#### [Task details]
Reproduce, without any change, every line of the data from the line containing "湖南省重点实验室：动脉硬化学实验室、特殊病原体防控实验室、" down to the line containing "联系电话：0734--8282761", both of those lines included.

[[ Data under study open ]]

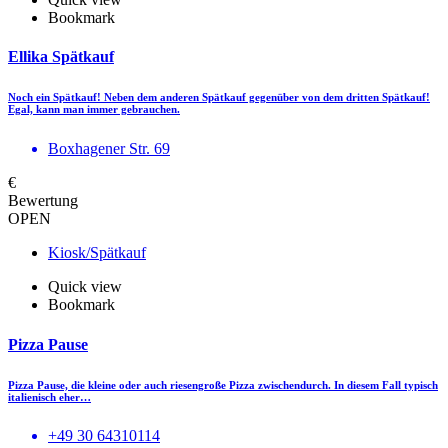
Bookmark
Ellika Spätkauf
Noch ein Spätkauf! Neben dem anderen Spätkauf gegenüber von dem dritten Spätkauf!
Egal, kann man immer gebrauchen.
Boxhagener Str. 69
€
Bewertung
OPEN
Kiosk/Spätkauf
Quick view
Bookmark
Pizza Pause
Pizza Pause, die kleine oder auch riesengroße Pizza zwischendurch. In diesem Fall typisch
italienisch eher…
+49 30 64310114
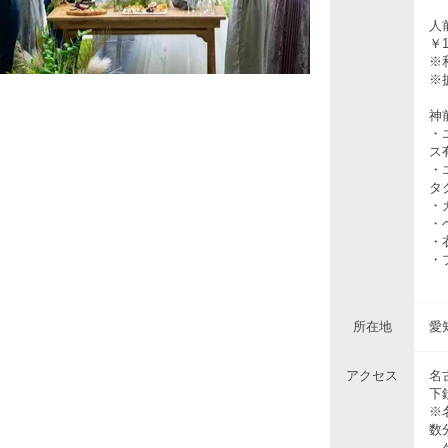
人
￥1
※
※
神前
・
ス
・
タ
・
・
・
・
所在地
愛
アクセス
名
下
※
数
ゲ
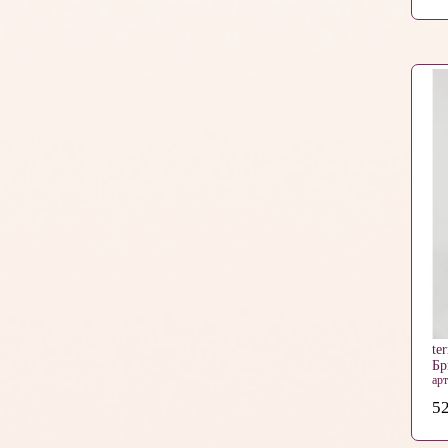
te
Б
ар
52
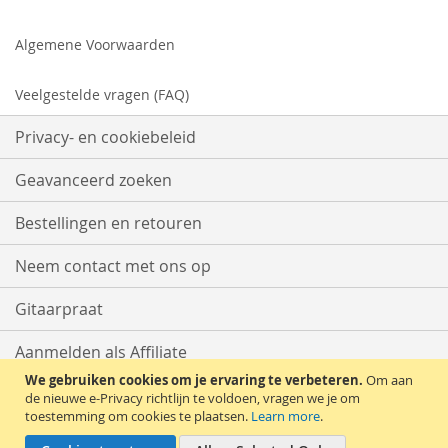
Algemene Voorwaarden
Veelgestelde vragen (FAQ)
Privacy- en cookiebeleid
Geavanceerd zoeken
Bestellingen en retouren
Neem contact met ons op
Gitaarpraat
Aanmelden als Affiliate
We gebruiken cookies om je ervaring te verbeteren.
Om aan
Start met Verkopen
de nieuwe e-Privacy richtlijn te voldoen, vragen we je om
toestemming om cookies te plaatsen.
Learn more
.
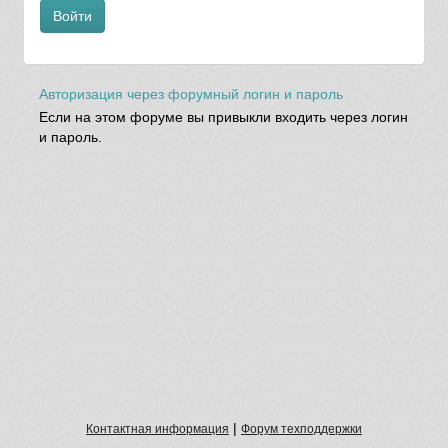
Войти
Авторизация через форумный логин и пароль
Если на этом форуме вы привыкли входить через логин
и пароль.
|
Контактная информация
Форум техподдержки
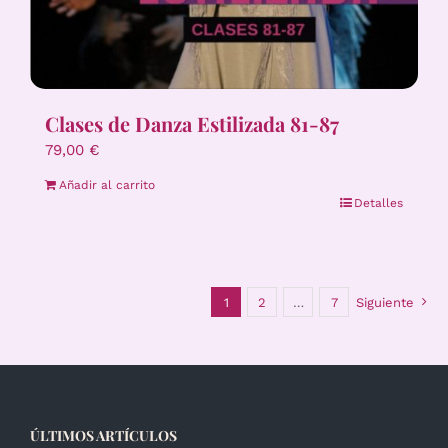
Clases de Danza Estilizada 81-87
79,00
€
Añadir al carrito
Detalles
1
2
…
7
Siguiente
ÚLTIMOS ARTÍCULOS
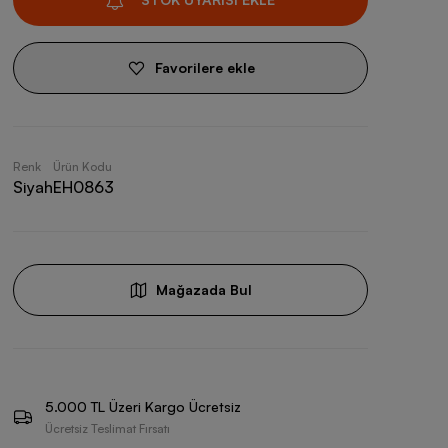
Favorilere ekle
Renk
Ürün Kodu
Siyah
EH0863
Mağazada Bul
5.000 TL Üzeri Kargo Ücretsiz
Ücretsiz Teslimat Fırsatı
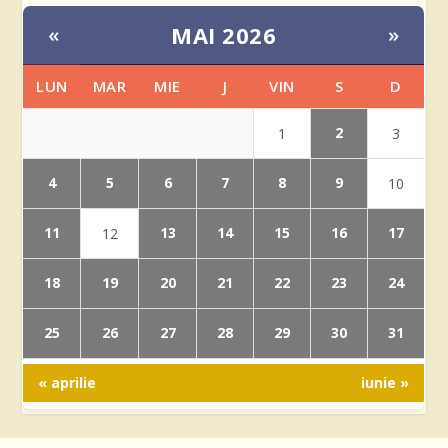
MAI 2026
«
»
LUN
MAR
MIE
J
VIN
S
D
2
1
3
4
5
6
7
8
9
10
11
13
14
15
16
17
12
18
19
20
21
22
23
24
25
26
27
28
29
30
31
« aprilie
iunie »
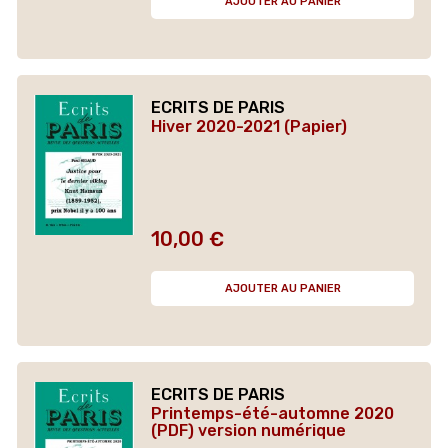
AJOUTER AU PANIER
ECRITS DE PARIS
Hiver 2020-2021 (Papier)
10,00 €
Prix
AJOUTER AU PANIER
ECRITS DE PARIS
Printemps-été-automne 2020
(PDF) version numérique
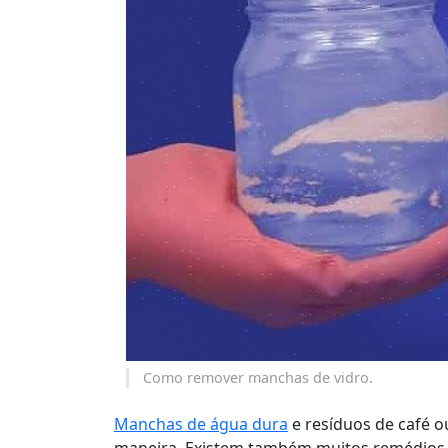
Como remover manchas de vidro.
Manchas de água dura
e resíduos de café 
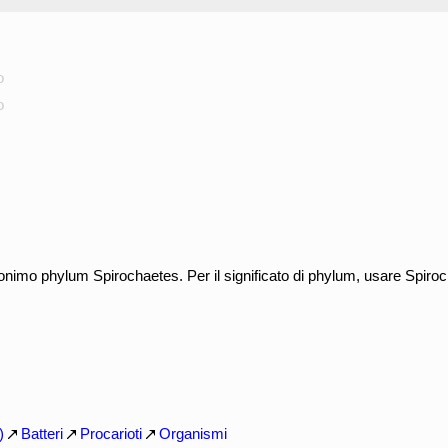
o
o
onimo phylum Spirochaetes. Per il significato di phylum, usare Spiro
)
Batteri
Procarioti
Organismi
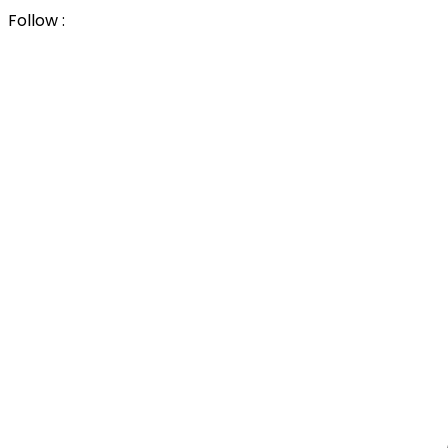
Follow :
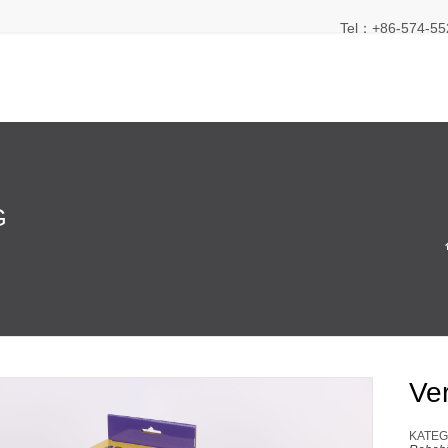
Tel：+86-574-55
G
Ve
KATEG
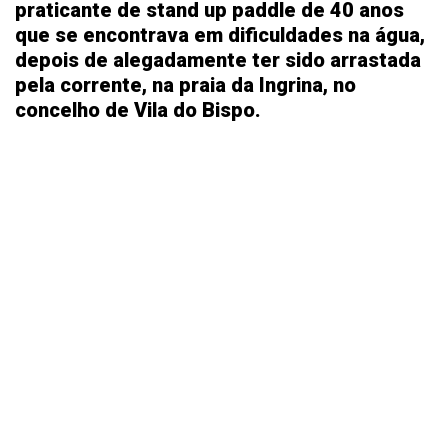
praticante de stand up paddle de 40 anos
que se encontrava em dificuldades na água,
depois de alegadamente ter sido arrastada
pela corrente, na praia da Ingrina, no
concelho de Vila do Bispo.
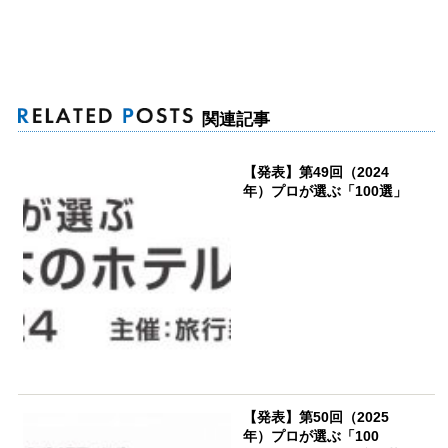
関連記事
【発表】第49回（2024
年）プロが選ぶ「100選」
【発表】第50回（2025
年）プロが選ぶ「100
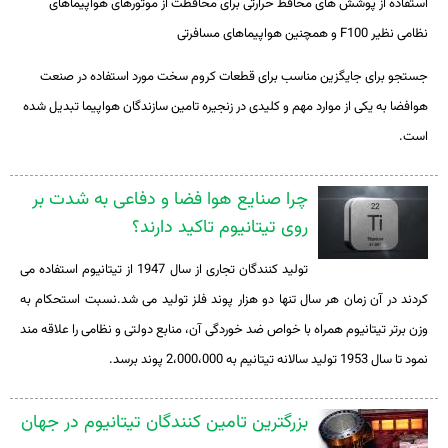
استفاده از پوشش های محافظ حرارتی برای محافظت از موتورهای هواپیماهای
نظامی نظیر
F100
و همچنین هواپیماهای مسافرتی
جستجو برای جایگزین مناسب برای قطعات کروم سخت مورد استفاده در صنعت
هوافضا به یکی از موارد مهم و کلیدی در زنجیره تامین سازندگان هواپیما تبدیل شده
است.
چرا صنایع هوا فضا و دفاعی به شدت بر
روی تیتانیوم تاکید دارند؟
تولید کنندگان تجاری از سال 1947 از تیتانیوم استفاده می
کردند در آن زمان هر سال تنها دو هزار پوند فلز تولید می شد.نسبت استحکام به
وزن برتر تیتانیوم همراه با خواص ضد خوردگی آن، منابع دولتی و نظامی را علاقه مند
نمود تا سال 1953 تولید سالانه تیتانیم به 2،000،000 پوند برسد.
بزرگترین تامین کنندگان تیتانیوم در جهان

[[ Data under study closed ]]
[[ Data under study open ]]

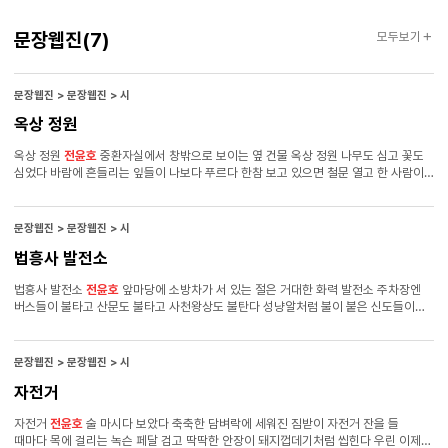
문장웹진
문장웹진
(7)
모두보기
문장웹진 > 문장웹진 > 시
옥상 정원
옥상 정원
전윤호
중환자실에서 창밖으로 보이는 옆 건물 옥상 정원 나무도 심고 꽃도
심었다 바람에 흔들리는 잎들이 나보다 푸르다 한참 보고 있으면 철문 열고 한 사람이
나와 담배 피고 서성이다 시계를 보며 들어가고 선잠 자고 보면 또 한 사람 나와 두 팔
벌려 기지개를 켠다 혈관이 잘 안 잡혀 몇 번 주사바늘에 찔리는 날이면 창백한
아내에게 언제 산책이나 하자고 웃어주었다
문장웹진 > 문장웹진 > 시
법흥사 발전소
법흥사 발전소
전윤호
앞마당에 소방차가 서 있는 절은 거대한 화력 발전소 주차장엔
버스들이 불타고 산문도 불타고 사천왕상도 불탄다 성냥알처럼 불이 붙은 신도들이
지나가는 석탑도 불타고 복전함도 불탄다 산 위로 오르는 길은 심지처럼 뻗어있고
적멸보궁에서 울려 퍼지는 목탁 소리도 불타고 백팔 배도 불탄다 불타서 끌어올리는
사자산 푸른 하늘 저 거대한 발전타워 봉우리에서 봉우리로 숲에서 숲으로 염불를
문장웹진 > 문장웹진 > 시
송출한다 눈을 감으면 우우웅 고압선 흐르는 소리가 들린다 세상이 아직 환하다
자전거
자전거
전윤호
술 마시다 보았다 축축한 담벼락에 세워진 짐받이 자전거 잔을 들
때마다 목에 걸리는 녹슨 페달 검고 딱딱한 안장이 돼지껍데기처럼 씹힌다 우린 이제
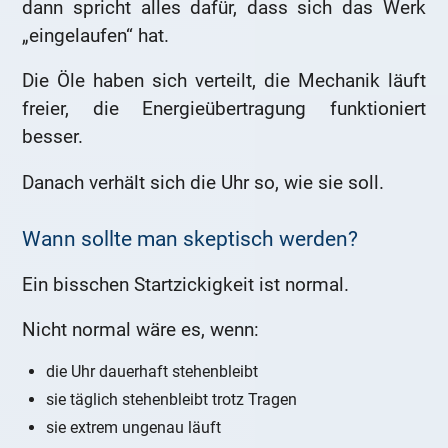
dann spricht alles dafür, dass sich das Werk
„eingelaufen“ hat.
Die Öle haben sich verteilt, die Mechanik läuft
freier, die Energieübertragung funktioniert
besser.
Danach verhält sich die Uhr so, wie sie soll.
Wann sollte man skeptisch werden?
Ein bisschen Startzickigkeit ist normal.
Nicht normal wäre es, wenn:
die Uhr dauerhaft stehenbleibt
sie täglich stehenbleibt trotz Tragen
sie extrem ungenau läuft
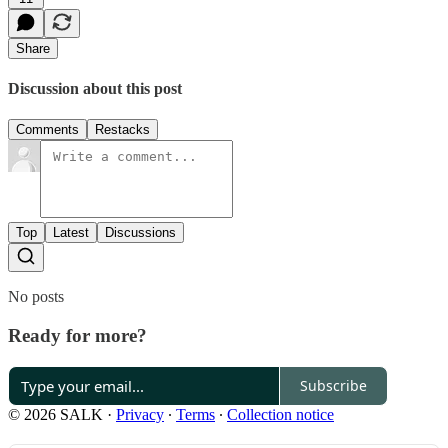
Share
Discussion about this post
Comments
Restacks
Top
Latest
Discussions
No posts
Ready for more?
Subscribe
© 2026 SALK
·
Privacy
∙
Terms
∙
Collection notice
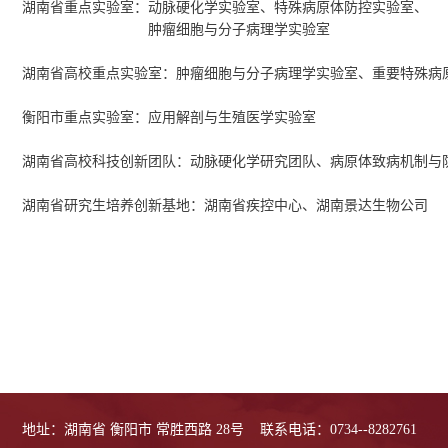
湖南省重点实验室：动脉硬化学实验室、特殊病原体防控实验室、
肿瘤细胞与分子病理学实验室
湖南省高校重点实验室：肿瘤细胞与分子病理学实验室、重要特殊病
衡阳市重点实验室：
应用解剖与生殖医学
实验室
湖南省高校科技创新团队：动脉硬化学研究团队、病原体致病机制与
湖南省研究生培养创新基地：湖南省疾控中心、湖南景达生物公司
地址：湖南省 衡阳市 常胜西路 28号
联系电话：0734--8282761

[[ Data under study closed ]]
[[ Data under study open ]]

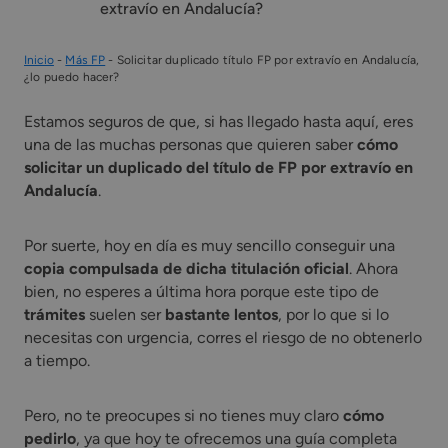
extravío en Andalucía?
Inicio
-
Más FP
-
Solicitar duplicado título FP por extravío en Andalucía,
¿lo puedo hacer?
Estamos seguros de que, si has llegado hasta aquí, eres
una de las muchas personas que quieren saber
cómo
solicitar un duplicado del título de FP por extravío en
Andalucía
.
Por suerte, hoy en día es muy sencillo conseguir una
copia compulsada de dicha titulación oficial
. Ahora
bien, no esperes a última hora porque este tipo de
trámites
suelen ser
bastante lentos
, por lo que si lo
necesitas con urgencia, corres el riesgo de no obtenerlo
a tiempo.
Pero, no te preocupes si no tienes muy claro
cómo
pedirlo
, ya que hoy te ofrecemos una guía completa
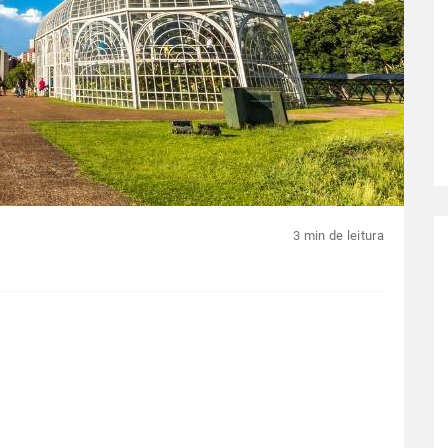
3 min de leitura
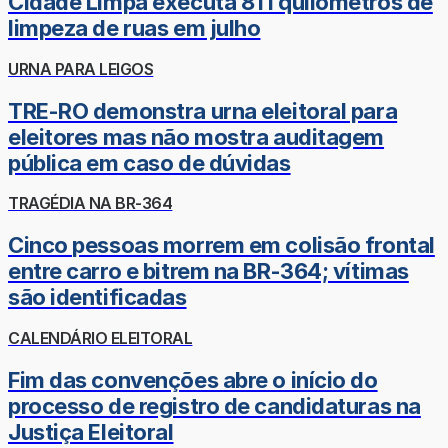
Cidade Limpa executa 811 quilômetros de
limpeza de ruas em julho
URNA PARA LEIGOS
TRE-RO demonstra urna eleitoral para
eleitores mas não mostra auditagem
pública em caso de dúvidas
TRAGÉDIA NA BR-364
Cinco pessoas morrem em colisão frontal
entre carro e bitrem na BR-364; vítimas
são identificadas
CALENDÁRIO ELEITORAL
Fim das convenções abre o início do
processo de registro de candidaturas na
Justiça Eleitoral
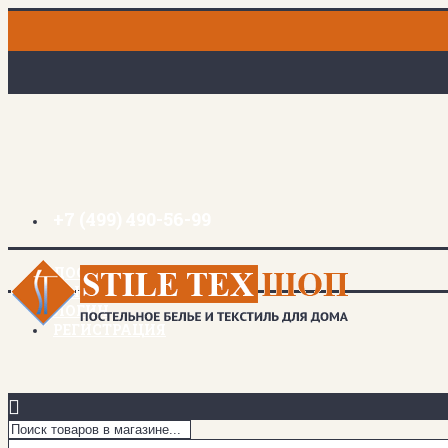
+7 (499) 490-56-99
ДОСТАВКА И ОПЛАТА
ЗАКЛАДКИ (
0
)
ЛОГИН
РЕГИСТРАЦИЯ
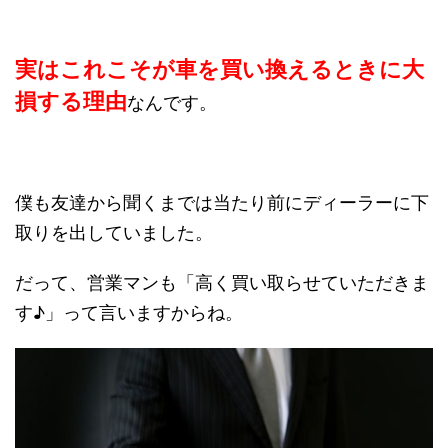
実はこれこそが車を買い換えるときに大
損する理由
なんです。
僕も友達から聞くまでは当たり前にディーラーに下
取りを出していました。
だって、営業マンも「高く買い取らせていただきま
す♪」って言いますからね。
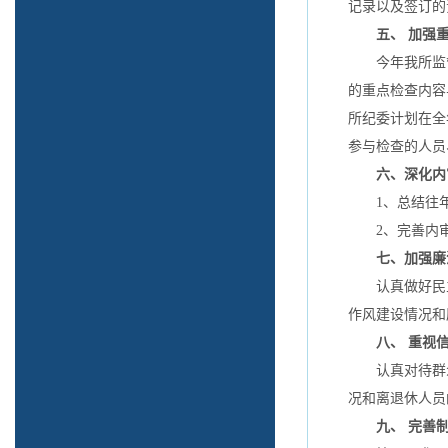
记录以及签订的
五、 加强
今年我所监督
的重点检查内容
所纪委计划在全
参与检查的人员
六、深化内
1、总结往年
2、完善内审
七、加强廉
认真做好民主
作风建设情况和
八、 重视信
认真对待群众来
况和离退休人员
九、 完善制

[[ Data under study closed ]]

#### [Solution to the exercise]
湖南省重点实验室：动脉硬化学实验室、特殊病原体防控实验室、
肿瘤细胞与分子病理学实验室
湖南省高校重点实验室：肿瘤细胞与分子病理学实验室、重要特殊病
衡阳市重点实验室：
应用解剖与生殖医学
实验室
湖南省高校科技创新团队：动脉硬化学研究团队、病原体致病机制与
湖南省研究生培养创新基地：湖南省疾控中心、湖南景达生物公司
地址：湖南省 衡阳市 常胜西路 28号
联系电话：0734--8282761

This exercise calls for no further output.